Videos showing workers wearing these headsets first appeared in April 2026 [3]. The footage captures the precise motions of employees, including those in garment factories in Delhi [2, 4]. While factory owners said this data is intended to boost efficiency and enable automation, the workers themselves express growing anxiety over their future [1, 2].
One worker said that when employees first had cameras attached to them, they found it funny [2]. However, that amusement has turned to fear as the purpose of the recordings became clearer. "Who is going to pay us when we're replaced by robots?" a worker asked [2].
Technology lawyer Mishi Choudary said the implications of using human labor to generate training data are significant [1]. This method allows AI to mimic complex human dexterity by analyzing thousands of hours of real-world footage. In some cases, the data is not intended for quality control but is specifically designed as training data for robotic systems [4].
Reports on the practice surfaced in June 2026, detailing the tension between industrial modernization and labor rights [2]. The workers in Punjab and Delhi are effectively documenting the exact steps of their professions, a digital blueprint that could make their manual skills obsolete.

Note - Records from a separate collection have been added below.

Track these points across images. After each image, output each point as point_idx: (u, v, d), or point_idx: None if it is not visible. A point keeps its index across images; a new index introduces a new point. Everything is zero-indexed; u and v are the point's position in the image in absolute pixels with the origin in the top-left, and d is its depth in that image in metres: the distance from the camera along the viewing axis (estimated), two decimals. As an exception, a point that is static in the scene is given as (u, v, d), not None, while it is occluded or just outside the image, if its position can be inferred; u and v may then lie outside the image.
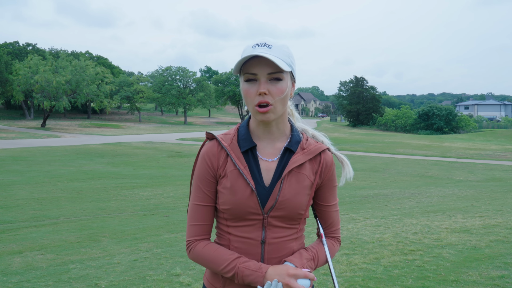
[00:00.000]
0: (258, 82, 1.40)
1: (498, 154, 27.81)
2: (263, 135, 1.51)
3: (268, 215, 1.46)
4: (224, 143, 1.50)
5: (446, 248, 5.59)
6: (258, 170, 1.49)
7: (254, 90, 1.41)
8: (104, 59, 77.53)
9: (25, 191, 11.78)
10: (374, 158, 24.36)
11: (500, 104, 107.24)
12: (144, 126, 56.52)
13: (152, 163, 20.49)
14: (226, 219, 1.50)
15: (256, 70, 1.39)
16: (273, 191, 1.46)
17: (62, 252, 5.90)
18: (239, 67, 1.42)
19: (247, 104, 1.45)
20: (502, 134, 47.45)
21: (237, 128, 1.56)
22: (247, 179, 1.44)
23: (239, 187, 1.45)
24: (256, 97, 1.40)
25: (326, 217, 1.63)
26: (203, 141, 1.57)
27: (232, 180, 1.46)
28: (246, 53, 1.40)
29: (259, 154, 1.51)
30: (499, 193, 11.89)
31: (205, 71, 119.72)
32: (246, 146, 1.49)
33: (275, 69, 1.39)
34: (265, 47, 1.40)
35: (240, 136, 1.52)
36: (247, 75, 1.41)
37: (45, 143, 29.87)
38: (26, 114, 59.20)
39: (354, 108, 75.59)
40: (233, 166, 1.47)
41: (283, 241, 1.50)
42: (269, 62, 1.38)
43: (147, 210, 9.42)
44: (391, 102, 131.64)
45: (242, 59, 1.39)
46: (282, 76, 1.41)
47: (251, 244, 1.48)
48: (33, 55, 48.97)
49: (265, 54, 1.36)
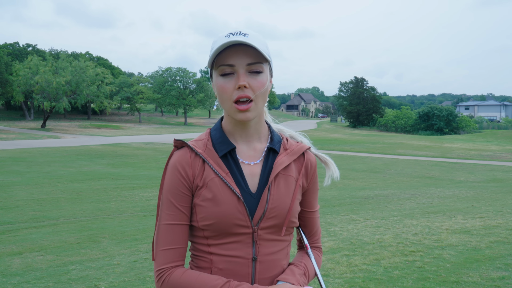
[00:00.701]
0: (235, 75, 1.24)
1: (498, 155, 27.80)
2: (241, 137, 1.35)
3: (258, 227, 1.28)
4: (197, 149, 1.31)
5: (446, 249, 5.58)
6: (242, 175, 1.31)
7: (231, 84, 1.24)
8: (104, 60, 77.57)
9: (25, 192, 11.77)
10: (374, 159, 24.35)
11: (501, 105, 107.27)
12: (144, 127, 56.53)
13: (152, 164, 20.48)
14: (206, 238, 1.30)
15: (233, 60, 1.23)
16: (261, 198, 1.29)
17: (61, 253, 5.89)
18: (213, 59, 1.26)
19: (223, 101, 1.28)
20: (503, 134, 47.42)
21: (208, 133, 1.39)
22: (231, 186, 1.27)
23: (223, 197, 1.26)
24: (234, 92, 1.24)
25: (310, 225, 1.47)
26: (171, 151, 1.35)
27: (214, 190, 1.27)
28: (220, 43, 1.23)
29: (239, 157, 1.34)
30: (500, 194, 11.87)
31: (206, 71, 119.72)
32: (224, 149, 1.31)
33: (255, 59, 1.24)
34: (240, 35, 1.23)
35: (215, 139, 1.34)
36: (223, 67, 1.24)
37: (45, 144, 29.87)
38: (26, 115, 59.22)
39: (354, 108, 75.59)
40: (213, 173, 1.28)
41: (276, 258, 1.33)
42: (248, 51, 1.24)
43: (147, 211, 9.41)
44: (391, 103, 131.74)
45: (218, 49, 1.22)
46: (263, 68, 1.26)
47: (240, 264, 1.28)
48: (33, 56, 48.99)
49: (245, 40, 1.21)
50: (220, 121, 1.41)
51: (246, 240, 1.28)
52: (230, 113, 1.30)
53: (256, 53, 1.25)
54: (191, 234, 1.35)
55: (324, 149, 2.35)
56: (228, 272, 1.28)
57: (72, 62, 49.51)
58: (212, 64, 1.29)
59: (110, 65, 78.50)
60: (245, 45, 1.24)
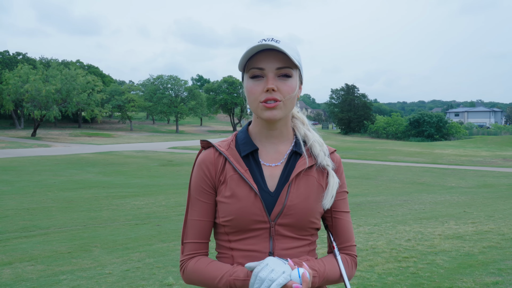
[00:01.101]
0: (265, 78, 1.29)
1: (488, 161, 28.01)
2: (266, 138, 1.39)
3: (276, 222, 1.31)
4: (221, 148, 1.38)
5: (439, 255, 5.59)
6: (261, 175, 1.36)
7: (260, 87, 1.29)
8: (95, 68, 77.36)
9: (15, 201, 11.65)
10: (366, 165, 24.43)
11: (490, 111, 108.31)
12: (135, 135, 56.33)
13: (144, 172, 20.38)
14: (227, 234, 1.35)
15: (263, 64, 1.28)
16: (280, 196, 1.32)
17: (52, 263, 5.82)
18: (244, 62, 1.32)
19: (251, 103, 1.32)
20: (492, 140, 47.88)
21: (235, 135, 1.45)
22: (249, 182, 1.31)
23: (241, 193, 1.31)
24: (262, 94, 1.29)
25: (338, 226, 1.43)
26: (198, 151, 1.44)
27: (232, 186, 1.32)
28: (251, 47, 1.29)
29: (260, 159, 1.38)
30: (491, 199, 11.95)
31: (197, 79, 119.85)
32: (247, 150, 1.37)
33: (284, 63, 1.29)
34: (272, 41, 1.27)
35: (240, 140, 1.41)
36: (253, 70, 1.29)
37: (36, 153, 29.64)
38: (16, 124, 58.80)
39: (345, 115, 75.91)
40: (233, 170, 1.34)
41: (293, 253, 1.33)
42: (278, 56, 1.29)
43: (139, 220, 9.34)
44: (382, 110, 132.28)
45: (249, 51, 1.28)
46: (292, 73, 1.31)
47: (258, 258, 1.30)
48: (24, 64, 48.73)
49: (276, 45, 1.25)
50: (247, 125, 1.47)
51: (263, 235, 1.32)
52: (257, 112, 1.33)
53: (286, 58, 1.30)
54: (215, 232, 1.43)
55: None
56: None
57: (62, 70, 49.30)
58: (244, 67, 1.35)
59: (101, 73, 78.29)
60: (276, 50, 1.29)
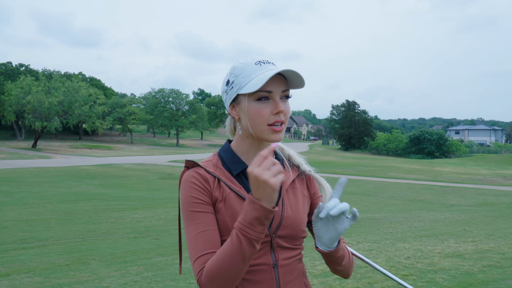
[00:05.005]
0: (271, 100, 1.32)
1: (489, 179, 27.98)
2: (253, 157, 1.40)
3: (276, 235, 1.36)
4: (209, 169, 1.38)
5: (439, 273, 5.57)
6: None
7: (268, 109, 1.32)
8: (97, 81, 77.74)
9: (14, 212, 11.62)
10: (366, 182, 24.39)
11: (490, 129, 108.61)
12: (136, 148, 56.35)
13: (144, 185, 20.36)
14: None
15: (272, 88, 1.31)
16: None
17: (50, 275, 5.79)
18: (259, 87, 1.29)
19: (258, 125, 1.33)
20: (493, 159, 47.88)
21: (216, 155, 1.45)
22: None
23: (241, 209, 1.27)
24: (270, 117, 1.32)
25: None
26: (182, 172, 1.40)
27: (232, 204, 1.33)
28: (257, 70, 1.33)
29: None
30: (491, 217, 11.91)
31: (198, 93, 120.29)
32: (238, 168, 1.40)
33: (286, 86, 1.35)
34: (271, 64, 1.36)
35: (227, 160, 1.42)
36: (261, 93, 1.31)
37: (36, 164, 29.63)
38: (17, 135, 58.88)
39: (346, 131, 76.04)
40: (228, 189, 1.35)
41: (293, 262, 1.40)
42: (282, 78, 1.34)
43: (137, 233, 9.31)
44: (382, 126, 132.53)
45: (262, 79, 1.28)
46: (290, 94, 1.38)
47: (264, 271, 1.34)
48: (26, 75, 48.97)
49: (291, 69, 1.30)
50: (229, 143, 1.48)
51: (265, 248, 1.35)
52: (262, 135, 1.35)
53: (286, 80, 1.36)
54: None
55: (315, 172, 2.38)
56: (255, 280, 1.33)
57: (65, 82, 49.55)
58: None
59: (103, 85, 78.62)
60: (279, 73, 1.34)
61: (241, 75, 1.34)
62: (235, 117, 1.40)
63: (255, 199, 1.16)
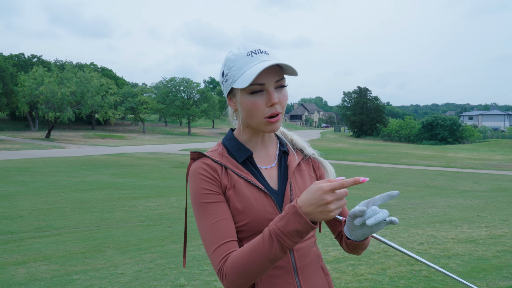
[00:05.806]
0: (265, 92, 1.30)
1: (503, 164, 27.68)
2: (256, 144, 1.42)
3: None
4: (215, 158, 1.36)
5: (452, 259, 5.55)
6: (262, 177, 1.38)
7: (262, 101, 1.30)
8: (108, 71, 78.04)
9: (29, 201, 11.79)
10: (378, 169, 24.29)
11: (505, 114, 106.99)
12: (148, 137, 56.68)
13: (156, 173, 20.50)
14: (242, 240, 1.31)
15: (264, 79, 1.28)
16: (285, 193, 1.36)
17: (66, 262, 5.89)
18: (251, 81, 1.25)
19: (254, 118, 1.32)
20: (507, 144, 47.29)
21: (220, 144, 1.44)
22: (256, 184, 1.32)
23: (251, 195, 1.31)
24: (266, 109, 1.30)
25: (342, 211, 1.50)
26: (188, 164, 1.38)
27: (241, 190, 1.31)
28: (248, 63, 1.29)
29: (256, 163, 1.41)
30: (505, 203, 11.80)
31: (209, 82, 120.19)
32: (243, 156, 1.38)
33: (281, 75, 1.31)
34: (263, 54, 1.30)
35: (232, 148, 1.40)
36: (254, 86, 1.28)
37: (50, 154, 29.98)
38: (31, 125, 59.51)
39: (358, 118, 75.62)
40: (236, 176, 1.33)
41: (307, 245, 1.39)
42: (274, 69, 1.29)
43: (151, 221, 9.40)
44: (394, 113, 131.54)
45: (252, 73, 1.25)
46: (285, 82, 1.33)
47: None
48: (39, 66, 49.35)
49: (278, 62, 1.26)
50: (231, 134, 1.46)
51: None
52: (259, 127, 1.35)
53: (281, 69, 1.31)
54: None
55: (328, 159, 2.34)
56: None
57: (77, 73, 49.86)
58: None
59: (115, 75, 78.95)
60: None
61: (234, 68, 1.31)
62: (233, 108, 1.41)
63: (301, 213, 1.10)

“"Who is going to pay us when we're replaced by robots?"”
This trend signals a new phase of 'human-in-the-loop' AI training where the workforce is used to automate its own disappearance. By capturing the tacit knowledge of skilled laborers in India, companies are creating high-fidelity models that reduce the need for human intervention. This creates a precarious cycle where the act of performing a job today directly accelerates the timeline for that job's obsolescence.